**DATASET EXTRACT**

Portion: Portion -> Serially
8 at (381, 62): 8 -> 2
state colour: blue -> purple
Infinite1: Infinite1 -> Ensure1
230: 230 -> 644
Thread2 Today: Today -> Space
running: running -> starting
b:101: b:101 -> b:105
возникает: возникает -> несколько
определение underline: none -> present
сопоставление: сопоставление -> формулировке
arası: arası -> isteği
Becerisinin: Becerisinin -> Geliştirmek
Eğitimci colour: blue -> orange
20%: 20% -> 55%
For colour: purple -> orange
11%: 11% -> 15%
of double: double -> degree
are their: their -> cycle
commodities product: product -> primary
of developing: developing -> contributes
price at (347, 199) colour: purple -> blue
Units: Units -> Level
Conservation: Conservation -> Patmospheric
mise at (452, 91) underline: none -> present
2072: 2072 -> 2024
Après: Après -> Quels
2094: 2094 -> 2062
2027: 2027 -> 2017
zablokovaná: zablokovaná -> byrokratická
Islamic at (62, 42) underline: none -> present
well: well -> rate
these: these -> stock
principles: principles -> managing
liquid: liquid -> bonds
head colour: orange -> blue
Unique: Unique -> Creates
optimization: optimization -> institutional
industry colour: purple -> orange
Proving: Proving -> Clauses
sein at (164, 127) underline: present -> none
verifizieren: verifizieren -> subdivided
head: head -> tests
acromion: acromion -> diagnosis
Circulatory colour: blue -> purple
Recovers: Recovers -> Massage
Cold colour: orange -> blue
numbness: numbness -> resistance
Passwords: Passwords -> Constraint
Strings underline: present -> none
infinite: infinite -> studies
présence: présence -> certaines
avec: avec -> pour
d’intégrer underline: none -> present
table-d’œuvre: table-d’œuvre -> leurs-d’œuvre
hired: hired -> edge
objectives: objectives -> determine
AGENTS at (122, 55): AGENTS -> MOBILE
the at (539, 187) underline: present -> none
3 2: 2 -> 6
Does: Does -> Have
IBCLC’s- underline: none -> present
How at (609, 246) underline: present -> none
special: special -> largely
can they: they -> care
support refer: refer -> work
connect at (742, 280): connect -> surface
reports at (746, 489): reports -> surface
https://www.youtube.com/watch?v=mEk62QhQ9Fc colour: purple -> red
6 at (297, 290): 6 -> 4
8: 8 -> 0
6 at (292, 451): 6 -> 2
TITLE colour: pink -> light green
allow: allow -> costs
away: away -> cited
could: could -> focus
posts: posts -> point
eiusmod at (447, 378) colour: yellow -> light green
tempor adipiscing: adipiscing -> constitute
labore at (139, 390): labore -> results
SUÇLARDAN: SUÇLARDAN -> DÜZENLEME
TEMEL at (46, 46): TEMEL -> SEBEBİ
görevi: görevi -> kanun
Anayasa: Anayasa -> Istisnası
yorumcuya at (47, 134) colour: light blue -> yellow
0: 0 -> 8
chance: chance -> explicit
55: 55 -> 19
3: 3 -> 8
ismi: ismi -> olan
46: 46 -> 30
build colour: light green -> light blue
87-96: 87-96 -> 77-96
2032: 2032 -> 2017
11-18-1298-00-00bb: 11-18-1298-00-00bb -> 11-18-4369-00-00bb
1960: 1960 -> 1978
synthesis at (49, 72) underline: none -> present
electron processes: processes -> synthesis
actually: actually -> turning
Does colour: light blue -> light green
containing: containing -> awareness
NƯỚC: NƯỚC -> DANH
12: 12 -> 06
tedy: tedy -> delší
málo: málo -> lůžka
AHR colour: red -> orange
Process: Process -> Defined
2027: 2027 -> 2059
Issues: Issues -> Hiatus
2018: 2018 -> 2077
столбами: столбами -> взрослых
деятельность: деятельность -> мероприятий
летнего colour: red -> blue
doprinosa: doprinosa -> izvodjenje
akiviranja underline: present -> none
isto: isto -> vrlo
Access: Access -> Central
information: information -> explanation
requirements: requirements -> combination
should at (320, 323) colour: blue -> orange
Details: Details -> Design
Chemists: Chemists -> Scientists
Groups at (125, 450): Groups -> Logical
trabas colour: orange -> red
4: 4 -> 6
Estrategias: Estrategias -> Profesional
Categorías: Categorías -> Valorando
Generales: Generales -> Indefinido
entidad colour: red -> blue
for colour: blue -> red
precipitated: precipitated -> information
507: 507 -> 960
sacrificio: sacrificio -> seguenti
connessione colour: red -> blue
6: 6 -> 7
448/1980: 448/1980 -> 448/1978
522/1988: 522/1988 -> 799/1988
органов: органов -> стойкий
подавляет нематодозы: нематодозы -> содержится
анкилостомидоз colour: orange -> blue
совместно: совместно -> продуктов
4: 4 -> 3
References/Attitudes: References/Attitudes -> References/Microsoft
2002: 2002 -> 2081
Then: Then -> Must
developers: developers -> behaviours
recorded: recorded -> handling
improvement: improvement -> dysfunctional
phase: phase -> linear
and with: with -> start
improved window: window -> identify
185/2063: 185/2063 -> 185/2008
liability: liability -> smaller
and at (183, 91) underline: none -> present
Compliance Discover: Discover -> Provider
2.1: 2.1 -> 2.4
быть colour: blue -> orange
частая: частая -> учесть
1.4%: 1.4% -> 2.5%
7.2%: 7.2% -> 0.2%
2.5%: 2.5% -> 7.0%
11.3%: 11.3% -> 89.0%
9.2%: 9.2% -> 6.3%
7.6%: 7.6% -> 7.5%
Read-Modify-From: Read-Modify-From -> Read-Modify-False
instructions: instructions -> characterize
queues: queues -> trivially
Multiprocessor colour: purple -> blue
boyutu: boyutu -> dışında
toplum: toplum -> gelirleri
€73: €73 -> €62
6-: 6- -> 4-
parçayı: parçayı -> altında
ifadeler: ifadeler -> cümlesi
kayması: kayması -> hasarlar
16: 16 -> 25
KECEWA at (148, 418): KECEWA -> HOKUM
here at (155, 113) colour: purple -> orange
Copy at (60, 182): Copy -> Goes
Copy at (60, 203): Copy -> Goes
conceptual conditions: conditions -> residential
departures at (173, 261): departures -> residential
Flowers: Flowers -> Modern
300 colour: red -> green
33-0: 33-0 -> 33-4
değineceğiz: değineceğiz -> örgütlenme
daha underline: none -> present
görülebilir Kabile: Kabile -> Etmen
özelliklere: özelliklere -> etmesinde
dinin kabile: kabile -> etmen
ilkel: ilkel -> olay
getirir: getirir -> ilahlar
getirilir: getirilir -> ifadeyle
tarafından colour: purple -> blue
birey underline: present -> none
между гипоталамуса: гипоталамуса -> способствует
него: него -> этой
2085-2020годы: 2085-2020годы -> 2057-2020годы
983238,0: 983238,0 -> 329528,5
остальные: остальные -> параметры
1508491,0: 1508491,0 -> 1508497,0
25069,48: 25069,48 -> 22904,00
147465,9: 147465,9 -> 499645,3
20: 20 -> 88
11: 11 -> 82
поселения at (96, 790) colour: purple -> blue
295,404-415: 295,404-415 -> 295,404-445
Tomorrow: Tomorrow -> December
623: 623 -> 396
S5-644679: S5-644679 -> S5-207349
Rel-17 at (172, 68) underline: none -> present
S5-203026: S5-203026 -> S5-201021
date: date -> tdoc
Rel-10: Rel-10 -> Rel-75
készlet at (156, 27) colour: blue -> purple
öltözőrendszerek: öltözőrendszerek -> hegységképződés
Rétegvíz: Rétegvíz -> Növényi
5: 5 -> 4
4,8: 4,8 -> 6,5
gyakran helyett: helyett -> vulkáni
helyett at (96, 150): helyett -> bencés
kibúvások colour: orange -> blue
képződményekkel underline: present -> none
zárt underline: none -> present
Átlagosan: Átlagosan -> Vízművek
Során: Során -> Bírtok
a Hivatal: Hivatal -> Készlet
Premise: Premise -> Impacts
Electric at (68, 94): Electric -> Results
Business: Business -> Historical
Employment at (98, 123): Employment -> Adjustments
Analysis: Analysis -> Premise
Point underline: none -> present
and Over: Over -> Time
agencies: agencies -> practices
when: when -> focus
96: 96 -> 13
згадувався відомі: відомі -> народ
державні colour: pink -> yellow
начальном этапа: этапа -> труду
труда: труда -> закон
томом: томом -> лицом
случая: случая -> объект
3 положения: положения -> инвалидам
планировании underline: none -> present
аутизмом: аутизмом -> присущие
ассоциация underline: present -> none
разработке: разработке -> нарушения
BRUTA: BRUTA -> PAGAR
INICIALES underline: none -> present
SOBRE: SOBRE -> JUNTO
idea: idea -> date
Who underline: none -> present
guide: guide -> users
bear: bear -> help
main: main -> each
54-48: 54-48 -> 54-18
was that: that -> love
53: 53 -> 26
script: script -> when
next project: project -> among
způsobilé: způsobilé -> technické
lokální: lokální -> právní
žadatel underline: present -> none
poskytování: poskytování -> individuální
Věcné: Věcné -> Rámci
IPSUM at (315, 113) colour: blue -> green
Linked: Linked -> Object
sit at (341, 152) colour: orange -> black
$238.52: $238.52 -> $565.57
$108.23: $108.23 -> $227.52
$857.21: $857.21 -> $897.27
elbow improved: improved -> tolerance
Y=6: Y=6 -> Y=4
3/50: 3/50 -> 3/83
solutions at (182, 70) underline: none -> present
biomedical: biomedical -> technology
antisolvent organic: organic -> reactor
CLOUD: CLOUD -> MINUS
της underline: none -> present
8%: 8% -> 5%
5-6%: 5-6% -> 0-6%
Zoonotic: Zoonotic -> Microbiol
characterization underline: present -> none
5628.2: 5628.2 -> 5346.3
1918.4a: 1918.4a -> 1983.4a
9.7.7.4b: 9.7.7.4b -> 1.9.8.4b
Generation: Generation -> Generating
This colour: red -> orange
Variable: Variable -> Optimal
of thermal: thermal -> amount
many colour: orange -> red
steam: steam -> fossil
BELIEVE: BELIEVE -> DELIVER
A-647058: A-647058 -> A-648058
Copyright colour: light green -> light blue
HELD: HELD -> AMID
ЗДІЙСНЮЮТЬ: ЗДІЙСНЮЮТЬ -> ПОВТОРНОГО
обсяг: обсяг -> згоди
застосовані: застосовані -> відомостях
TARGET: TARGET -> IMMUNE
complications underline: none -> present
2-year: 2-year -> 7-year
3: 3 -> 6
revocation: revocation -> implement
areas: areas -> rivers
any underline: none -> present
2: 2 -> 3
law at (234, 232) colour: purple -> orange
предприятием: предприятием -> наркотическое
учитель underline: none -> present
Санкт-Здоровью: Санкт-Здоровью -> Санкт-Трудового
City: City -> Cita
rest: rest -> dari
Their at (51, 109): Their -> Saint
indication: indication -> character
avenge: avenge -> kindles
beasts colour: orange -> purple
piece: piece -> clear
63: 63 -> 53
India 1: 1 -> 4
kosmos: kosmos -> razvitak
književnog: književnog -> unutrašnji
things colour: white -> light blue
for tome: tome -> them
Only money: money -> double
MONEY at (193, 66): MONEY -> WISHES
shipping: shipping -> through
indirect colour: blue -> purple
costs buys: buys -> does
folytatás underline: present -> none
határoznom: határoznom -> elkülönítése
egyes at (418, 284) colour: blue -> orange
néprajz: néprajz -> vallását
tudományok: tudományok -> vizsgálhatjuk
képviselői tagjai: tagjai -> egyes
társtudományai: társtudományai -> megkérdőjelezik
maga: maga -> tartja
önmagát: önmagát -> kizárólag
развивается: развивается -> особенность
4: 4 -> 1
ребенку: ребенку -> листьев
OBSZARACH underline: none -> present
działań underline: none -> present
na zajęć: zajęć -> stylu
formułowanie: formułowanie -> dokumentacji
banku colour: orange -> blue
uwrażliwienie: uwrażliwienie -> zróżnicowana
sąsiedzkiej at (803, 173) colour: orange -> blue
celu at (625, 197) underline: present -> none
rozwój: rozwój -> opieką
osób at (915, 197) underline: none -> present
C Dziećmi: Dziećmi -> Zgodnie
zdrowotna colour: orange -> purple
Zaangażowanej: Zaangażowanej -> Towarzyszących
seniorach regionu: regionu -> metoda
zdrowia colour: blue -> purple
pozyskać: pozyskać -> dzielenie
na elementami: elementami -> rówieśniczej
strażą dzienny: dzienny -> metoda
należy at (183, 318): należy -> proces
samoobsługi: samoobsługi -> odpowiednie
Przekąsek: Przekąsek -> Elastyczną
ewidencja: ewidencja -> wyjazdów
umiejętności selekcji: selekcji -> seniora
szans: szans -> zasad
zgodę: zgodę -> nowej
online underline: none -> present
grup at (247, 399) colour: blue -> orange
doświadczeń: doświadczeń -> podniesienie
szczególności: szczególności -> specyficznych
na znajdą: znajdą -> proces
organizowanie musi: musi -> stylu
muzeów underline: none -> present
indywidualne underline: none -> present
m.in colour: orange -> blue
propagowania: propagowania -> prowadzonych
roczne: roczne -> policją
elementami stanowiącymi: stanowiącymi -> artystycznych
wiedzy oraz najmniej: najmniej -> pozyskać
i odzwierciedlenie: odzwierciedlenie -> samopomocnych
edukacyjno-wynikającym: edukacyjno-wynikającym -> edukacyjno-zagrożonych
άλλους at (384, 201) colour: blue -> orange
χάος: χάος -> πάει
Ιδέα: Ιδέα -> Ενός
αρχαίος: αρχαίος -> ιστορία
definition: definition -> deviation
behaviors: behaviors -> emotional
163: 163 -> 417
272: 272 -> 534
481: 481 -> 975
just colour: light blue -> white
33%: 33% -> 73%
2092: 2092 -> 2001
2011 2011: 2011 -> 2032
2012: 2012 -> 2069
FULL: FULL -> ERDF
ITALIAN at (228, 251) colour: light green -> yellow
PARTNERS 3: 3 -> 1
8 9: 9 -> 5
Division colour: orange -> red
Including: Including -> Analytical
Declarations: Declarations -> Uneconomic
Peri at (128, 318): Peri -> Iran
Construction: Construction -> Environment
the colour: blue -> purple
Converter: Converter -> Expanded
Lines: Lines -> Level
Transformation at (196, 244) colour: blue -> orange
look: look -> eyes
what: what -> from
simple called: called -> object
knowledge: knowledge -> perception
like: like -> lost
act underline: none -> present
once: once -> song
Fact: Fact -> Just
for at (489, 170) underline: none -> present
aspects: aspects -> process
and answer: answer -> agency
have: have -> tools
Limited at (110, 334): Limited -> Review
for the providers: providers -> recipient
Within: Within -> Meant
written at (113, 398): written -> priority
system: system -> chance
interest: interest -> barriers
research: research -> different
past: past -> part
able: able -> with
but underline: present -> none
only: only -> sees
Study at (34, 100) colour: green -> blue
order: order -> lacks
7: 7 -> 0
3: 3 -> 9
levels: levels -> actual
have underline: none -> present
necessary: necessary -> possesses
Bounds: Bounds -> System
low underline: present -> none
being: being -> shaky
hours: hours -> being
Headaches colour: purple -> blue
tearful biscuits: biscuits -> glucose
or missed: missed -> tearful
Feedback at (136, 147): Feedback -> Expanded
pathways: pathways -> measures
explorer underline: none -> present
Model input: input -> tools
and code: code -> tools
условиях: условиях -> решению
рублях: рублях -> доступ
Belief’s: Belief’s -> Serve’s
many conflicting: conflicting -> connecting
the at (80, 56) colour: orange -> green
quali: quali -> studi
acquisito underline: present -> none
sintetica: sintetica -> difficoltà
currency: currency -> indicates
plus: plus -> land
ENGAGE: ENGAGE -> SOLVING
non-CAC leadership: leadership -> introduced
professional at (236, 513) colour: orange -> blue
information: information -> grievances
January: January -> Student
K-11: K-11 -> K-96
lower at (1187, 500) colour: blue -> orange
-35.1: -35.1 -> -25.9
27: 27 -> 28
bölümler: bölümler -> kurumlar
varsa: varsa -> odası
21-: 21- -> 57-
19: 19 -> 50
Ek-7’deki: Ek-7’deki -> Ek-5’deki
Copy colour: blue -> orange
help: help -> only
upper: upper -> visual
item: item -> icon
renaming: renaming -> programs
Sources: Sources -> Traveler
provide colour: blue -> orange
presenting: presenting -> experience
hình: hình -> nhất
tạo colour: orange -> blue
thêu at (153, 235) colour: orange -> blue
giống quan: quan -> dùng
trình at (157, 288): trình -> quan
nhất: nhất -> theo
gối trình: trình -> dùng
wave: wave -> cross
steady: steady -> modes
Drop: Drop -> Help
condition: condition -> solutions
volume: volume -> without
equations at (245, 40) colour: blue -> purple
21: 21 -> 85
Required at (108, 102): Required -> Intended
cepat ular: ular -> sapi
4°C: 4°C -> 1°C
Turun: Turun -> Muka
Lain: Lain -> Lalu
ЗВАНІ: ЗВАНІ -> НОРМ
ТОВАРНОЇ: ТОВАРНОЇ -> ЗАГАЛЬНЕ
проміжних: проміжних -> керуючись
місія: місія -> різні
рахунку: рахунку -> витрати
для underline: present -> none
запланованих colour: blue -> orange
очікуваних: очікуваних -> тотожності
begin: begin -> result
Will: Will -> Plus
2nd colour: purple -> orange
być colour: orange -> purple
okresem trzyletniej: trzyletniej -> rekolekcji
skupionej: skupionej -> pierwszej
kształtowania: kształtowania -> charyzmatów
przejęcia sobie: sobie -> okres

**PROBLEM REQUIREMENTS**
Copy the items above, starting with the first line and ending with the line that contains "head: head -> tests", with both of those lines included.

**FINAL RESULT**
Portion: Portion -> Serially
8 at (381, 62): 8 -> 2
state colour: blue -> purple
Infinite1: Infinite1 -> Ensure1
230: 230 -> 644
Thread2 Today: Today -> Space
running: running -> starting
b:101: b:101 -> b:105
возникает: возникает -> несколько
определение underline: none -> present
сопоставление: сопоставление -> формулировке
arası: arası -> isteği
Becerisinin: Becerisinin -> Geliştirmek
Eğitimci colour: blue -> orange
20%: 20% -> 55%
For colour: purple -> orange
11%: 11% -> 15%
of double: double -> degree
are their: their -> cycle
commodities product: product -> primary
of developing: developing -> contributes
price at (347, 199) colour: purple -> blue
Units: Units -> Level
Conservation: Conservation -> Patmospheric
mise at (452, 91) underline: none -> present
2072: 2072 -> 2024
Après: Après -> Quels
2094: 2094 -> 2062
2027: 2027 -> 2017
zablokovaná: zablokovaná -> byrokratická
Islamic at (62, 42) underline: none -> present
well: well -> rate
these: these -> stock
principles: principles -> managing
liquid: liquid -> bonds
head colour: orange -> blue
Unique: Unique -> Creates
optimization: optimization -> institutional
industry colour: purple -> orange
Proving: Proving -> Clauses
sein at (164, 127) underline: present -> none
verifizieren: verifizieren -> subdivided
head: head -> tests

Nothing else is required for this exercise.